- **What you should do**: The lines below starting at the line containing "Table 2. The" and ending at the line containing "Algorithm 1: The" are to be repeated exactly, with both ends kept and nothing else added.

- **Data for review**:
--- --- ---
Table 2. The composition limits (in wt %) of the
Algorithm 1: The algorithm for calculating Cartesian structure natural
--- --- ---
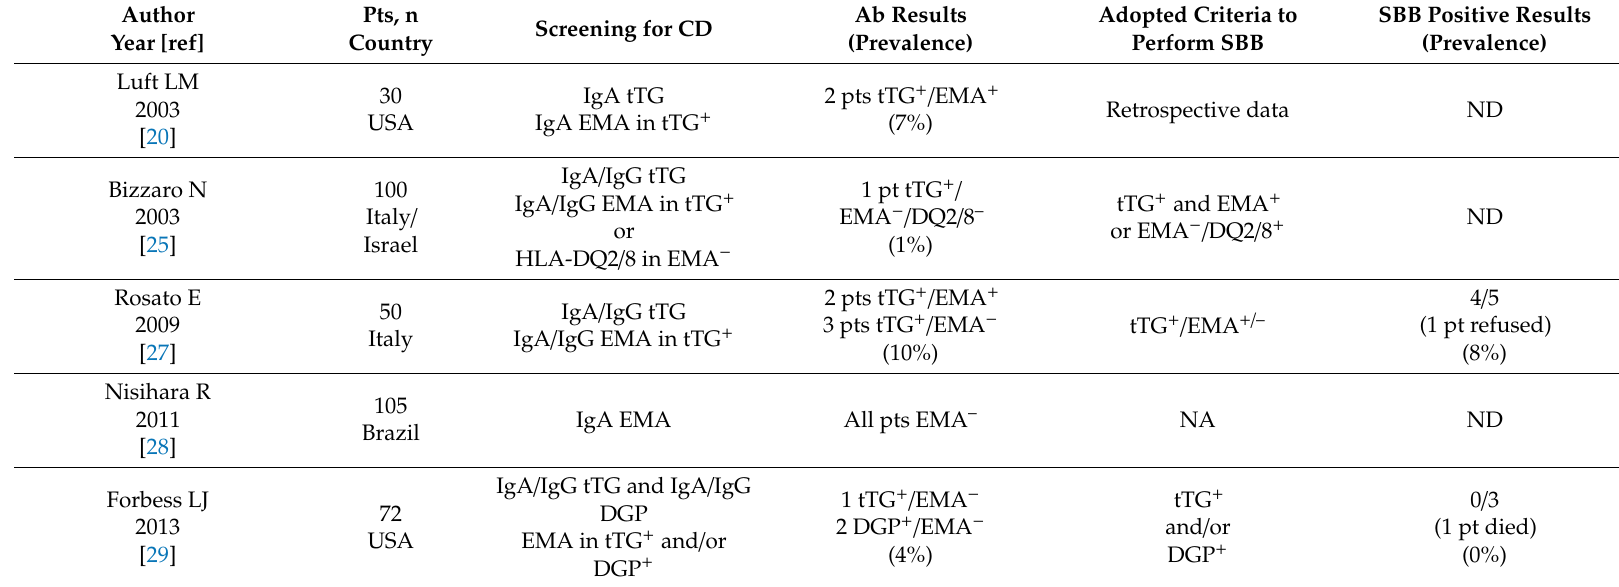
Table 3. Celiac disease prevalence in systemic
--- --- ---
- **Answer to this exercise**:
Table 2. The composition limits (in wt %) of the
Algorithm 1: The algorithm for calculating Cartesian structure natural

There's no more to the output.